I found myself looking around wondering where I was?  Was this a woman’s conference or a fundraiser?  Was this about hearing the voice and issues of women or having a captive audience for someone else’s agenda?  Was this a ploy to gain votes?  The answer to all these questions is yes.

Once again, we had been duped into believing that someone actually wanted to give us a time to ourselves.  To recognize that we make up 50% of the population and workforce.  That our issues deserve to be given a voice; a special time to gather and address the need for our society to change, bringing gender equality.

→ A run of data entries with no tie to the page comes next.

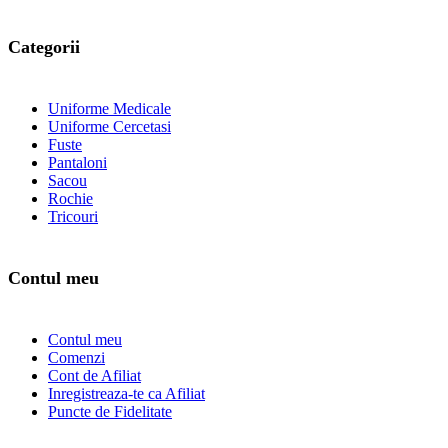
Categorii
Uniforme Medicale
Uniforme Cercetasi
Fuste
Pantaloni
Sacou
Rochie
Tricouri
Contul meu
Contul meu
Comenzi
Cont de Afiliat
Inregistreaza-te ca Afiliat
Puncte de Fidelitate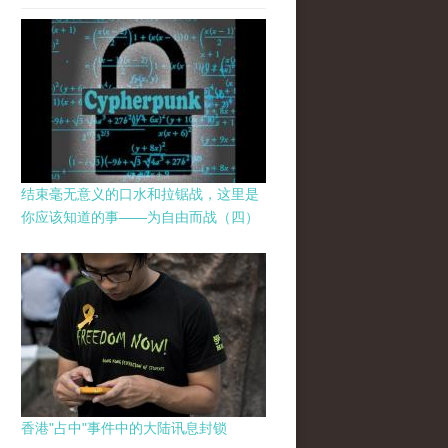
结束毫无意义的口水和拉锯战，这里是
你应该知道的事——为自由而战（四）
香港"占中"事件中的大陆讯息封锁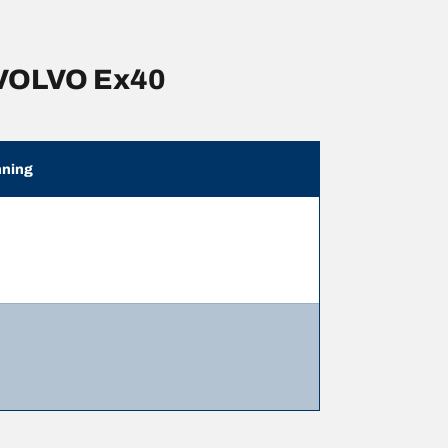
 VOLVO Ex40
ning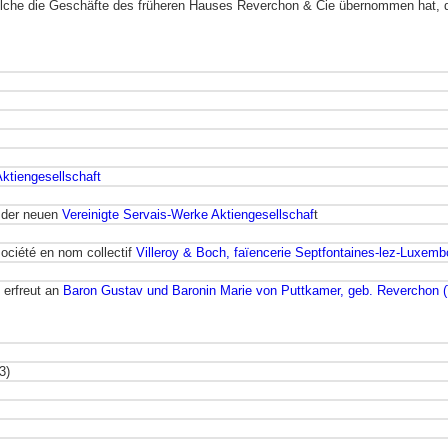
lche die Geschäfte des früheren Hauses Reverchon & Cie übernommen hat, 
Aktiengesellschaft
s der neuen
Vereinigte Servais-Werke Aktiengesellschaf
t
société en nom collectif
Villeroy & Boch, faïencerie Septfontaines-lez-Luxemb
 erfreut an
Baron Gustav und Baronin Marie von Puttkamer, geb. Reverchon (
3)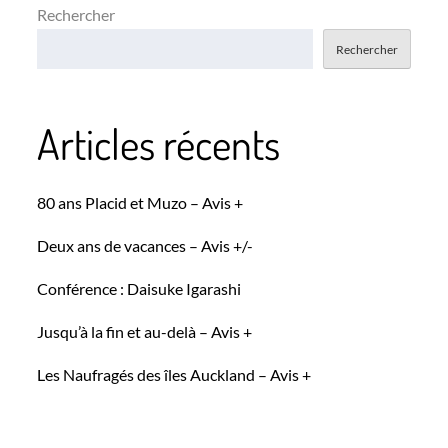
Rechercher
Rechercher
Articles récents
80 ans Placid et Muzo – Avis +
Deux ans de vacances – Avis +/-
Conférence : Daisuke Igarashi
Jusqu’à la fin et au-delà – Avis +
Les Naufragés des îles Auckland – Avis +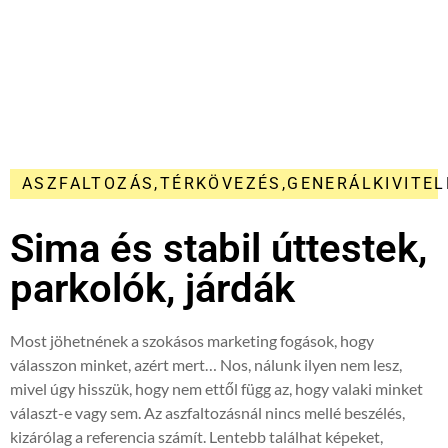
ASZFALTOZÁS,TÉRKÖVEZÉS,GENERÁLKIVITEL
Sima és stabil úttestek,
parkolók, járdák
Most jöhetnének a szokásos marketing fogások, hogy
válasszon minket, azért mert… Nos, nálunk ilyen nem lesz,
mivel úgy hisszük, hogy nem ettől függ az, hogy valaki minket
választ-e vagy sem. Az aszfaltozásnál nincs mellé beszélés,
kizárólag a referencia számít. Lentebb találhat képeket,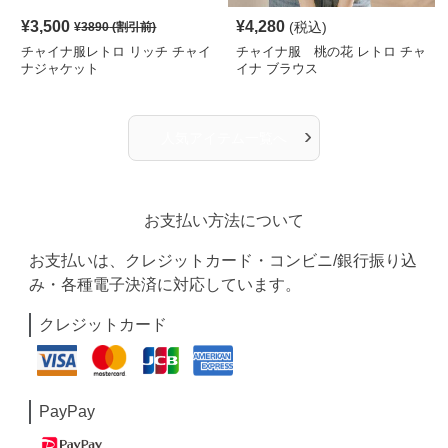
¥
3,500
¥
4,280
(税込)
¥
3890
(割引前)
チャイナ服レトロ リッチ チャイ
チャイナ服 桃の花 レトロ チャ
ナジャケット
イナ ブラウス
›
人気アイテム一覧へ
お支払い方法について
お支払いは、クレジットカード・コンビニ/銀行振り込
み・各種電子決済に対応しています。
クレジットカード
PayPay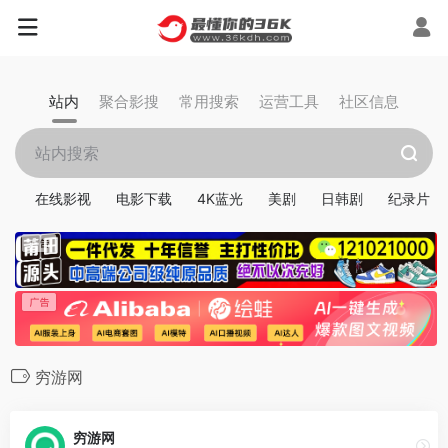
站内
聚合影搜
常用搜索
运营工具
社区信息
在线影视
电影下载
4K蓝光
美剧
日韩剧
纪录片
穷游网
穷游网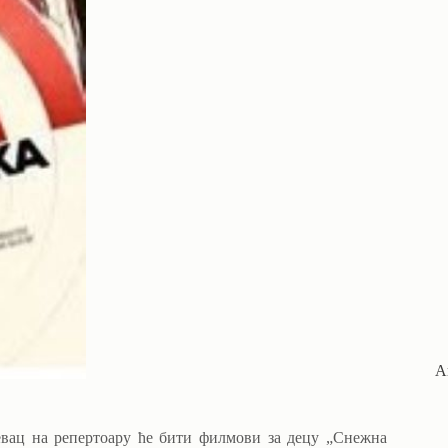
А
евац на репертоару ће бити филмови за децу „Снежна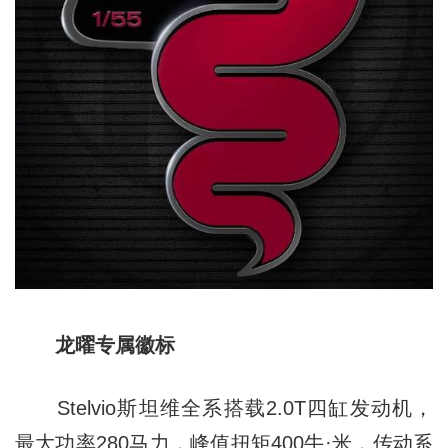
龙曜专属徽标
Stelvio斯坦维全系搭载2.0T四缸发动机，
最大功率280马力，峰值扭矩400牛·米，传动系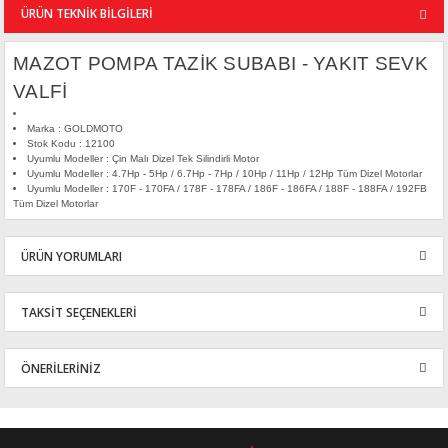
ÜRÜN TEKNİK BİLGİLERİ
MAZOT POMPA TAZİK SUBABI - YAKIT SEVK
VALFİ
Marka : GOLDMOTO
Stok Kodu : 12100
Uyumlu Modeller : Çin Malı Dizel Tek Silindirli Motor
Uyumlu Modeller : 4.7Hp - 5Hp / 6.7Hp - 7Hp / 10Hp / 11Hp / 12Hp Tüm Dizel Motorlar
Uyumlu Modeller : 170F - 170FA / 178F - 178FA / 186F - 186FA / 188F - 188FA / 192FB
Tüm Dizel Motorlar
ÜRÜN YORUMLARI
TAKSİT SEÇENEKLERİ
Bu ürüne ilk yorumu siz yapın!
ÖNERİLERİNİZ
Yorum Yaz
Bu ürünün fiyat bilgisi, resim, ürün açıklamalarında ve diğer
konularda yetersiz gördüğünüz noktaları öneri formunu kullanarak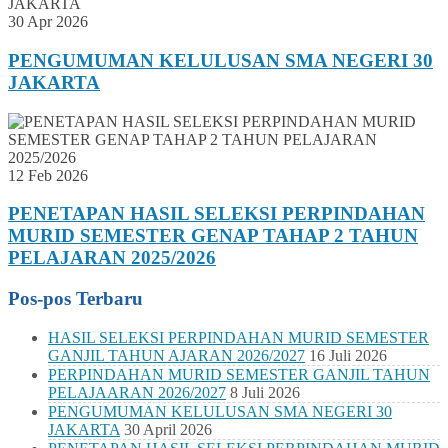
30 Apr 2026
PENGUMUMAN KELULUSAN SMA NEGERI 30
JAKARTA
12 Feb 2026
PENETAPAN HASIL SELEKSI PERPINDAHAN
MURID SEMESTER GENAP TAHAP 2 TAHUN
PELAJARAN 2025/2026
Pos-pos Terbaru
HASIL SELEKSI PERPINDAHAN MURID SEMESTER
GANJIL TAHUN AJARAN 2026/2027
16 Juli 2026
PERPINDAHAN MURID SEMESTER GANJIL TAHUN
PELAJAARAN 2026/2027
8 Juli 2026
PENGUMUMAN KELULUSAN SMA NEGERI 30
JAKARTA
30 April 2026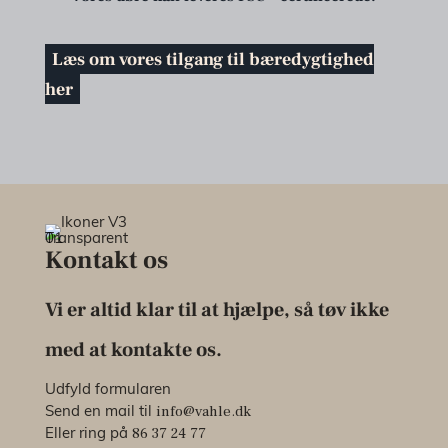
Læs om vores tilgang til bæredygtighed
her
Kontakt os
Vi er altid klar til at hjælpe, så tøv ikke
med at kontakte os.
Udfyld formularen
info@vahle.dk
Send en mail til
86 37 24 77
Eller ring på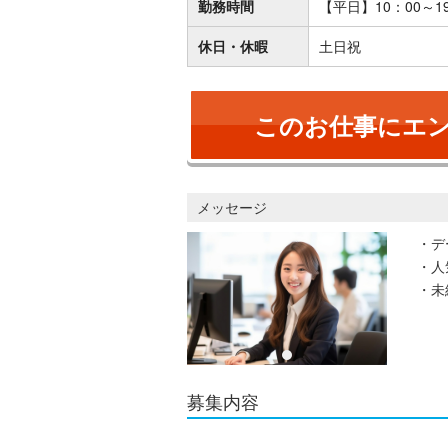
勤務時間
【平日】10：00～1
休日・休暇
土日祝
このお仕事にエ
メッセージ
・デ
・人
・未
募集内容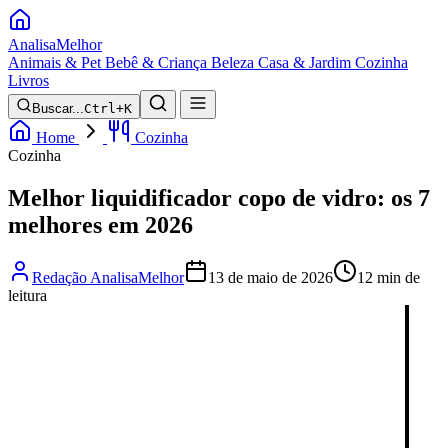
Analisa
Melhor
Animais & Pet
Bebê & Criança
Beleza
Casa & Jardim
Cozinha
Livros
Buscar...
Ctrl+K
Home
Cozinha
Cozinha
Melhor liquidificador copo de vidro: os 7
melhores em 2026
Redação AnalisaMelhor
13 de maio de 2026
12 min de
leitura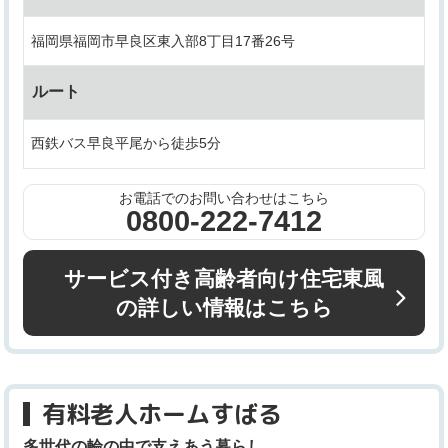
福岡県福岡市早良区東入部8丁目17番26号
ルート
西鉄バス早良平尾から徒歩5分
お電話でのお問い合わせはこちら
0800-222-7412
サービス付き高齢者向け住宅東風
の詳しい情報はこちら
有料老人ホームすばる
多世代の輪の中で支えあう暮らし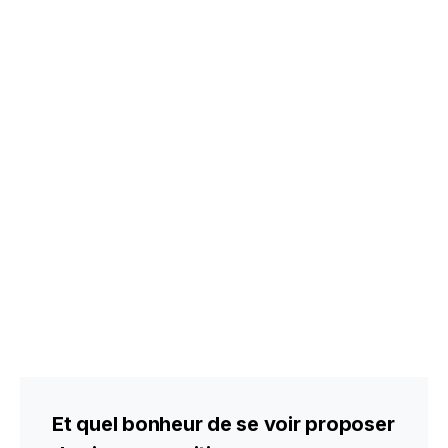
Et quel bonheur de se voir proposer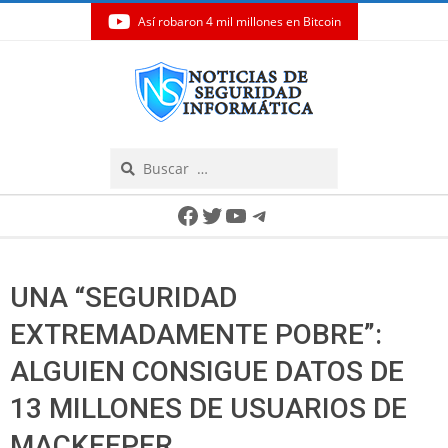
Así robaron 4 mil millones en Bitcoin
Skip
to
content
Search
Secondary
Facebook
Twitter
YouTube
Telegram
Navigation
Menu
UNA “SEGURIDAD
EXTREMADAMENTE POBRE”:
ALGUIEN CONSIGUE DATOS DE
13 MILLONES DE USUARIOS DE
MACKEEPER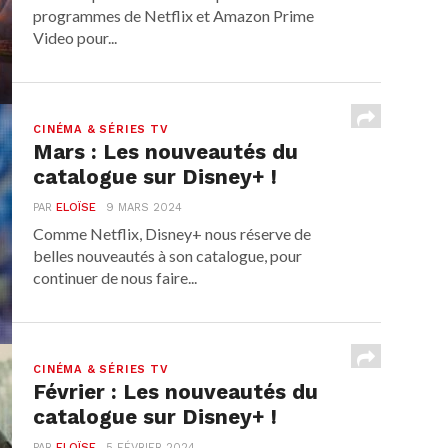
programmes de Netflix et Amazon Prime
Video pour...
CINÉMA & SÉRIES TV
Mars : Les nouveautés du
catalogue sur Disney+ !
PAR
ELOÏSE
9 MARS 2024
Comme Netflix, Disney+ nous réserve de
belles nouveautés à son catalogue, pour
continuer de nous faire...
CINÉMA & SÉRIES TV
Février : Les nouveautés du
catalogue sur Disney+ !
PAR
ELOÏSE
5 FÉVRIER 2024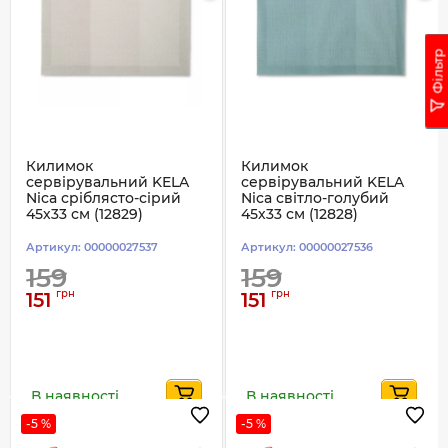
Фільтр
Килимок
Килимок
сервірувальний KELA
сервірувальний KELA
Nica сріблясто-сірий
Nica світло-голубий
45х33 см (12829)
45х33 см (12828)
Артикул:
00000027537
Артикул:
00000027536
159
159
грн
грн
151
151
В наявності
В наявності
-5 %
-5 %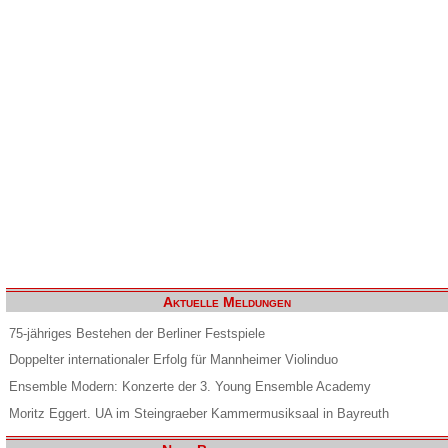
Aktuelle Meldungen
75-jähriges Bestehen der Berliner Festspiele
Doppelter internationaler Erfolg für Mannheimer Violinduo
Ensemble Modern: Konzerte der 3. Young Ensemble Academy
Moritz Eggert. UA im Steingraeber Kammermusiksaal in Bayreuth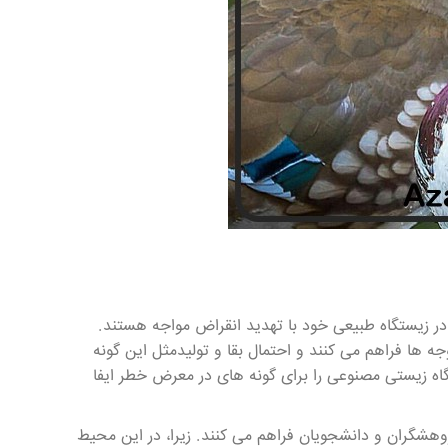
در زیستگاه طبیعی خود با تهدید انقراض مواجه هستند.
 ها فراهم می کنند و احتمال بقا و تولیدمثل این گونه
اه زیستی مصنوعی را برای گونه های در معرض خطر ایفا
شگران و دانشجویان فراهم می کنند. زیرا، در این محیط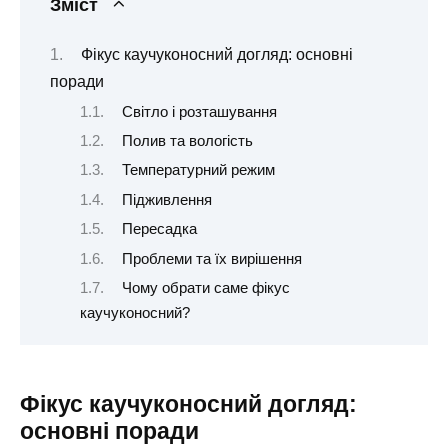
Зміст
Фікус каучуконосний догляд: основні
поради
Світло і розташування
Полив та вологість
Температурний режим
Підживлення
Пересадка
Проблеми та їх вирішення
Чому обрати саме фікус
каучуконосний?
Фікус каучуконосний догляд:
основні поради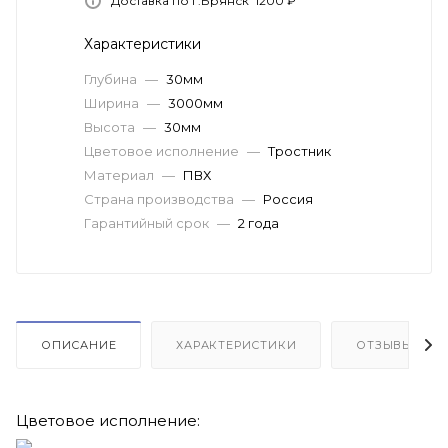
Доставка по г.Брянск 1200 ₽
Характеристики
Глубина
—
30мм
Ширина
—
3000мм
Высота
—
30мм
Цветовое исполнение
—
Тростник
Материал
—
ПВХ
Страна производства
—
Россия
Гарантийный срок
—
2 года
ОПИСАНИЕ
ХАРАКТЕРИСТИКИ
ОТЗЫВЫ
Цветовое исполнение: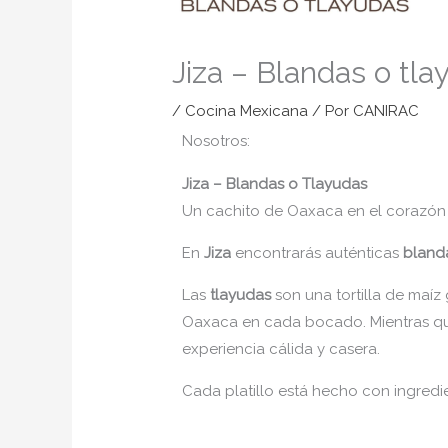
Jiza – Blandas o tla
/
Cocina Mexicana
/ Por
CANIRAC
Nosotros:
Jiza – Blandas o Tlayudas
Un cachito de Oaxaca en el corazón 
En
Jiza
encontrarás auténticas
bland
Las
tlayudas
son una tortilla de maíz 
Oaxaca en cada bocado. Mientras q
experiencia cálida y casera.
Cada platillo está hecho con ingredi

Hundreds of women gathered and no mention of these issues.  Hundreds of women and no voice.  Hundreds of women lured with tips on healthy cooking and how to buy a home in order to silence them further with the messages of others.  Hundreds of women who let it happen.  Oh what I would have given to see us stand and revolt!  To stop that politician mid-sentence and explain to him what a woman’s conference is about; women.

How can we make them hear our voice through their own agenda?  How loud do we need to get before they listen?  When will we stop attending women’s conferences organized by men and instead, organize them ourselves and invite men?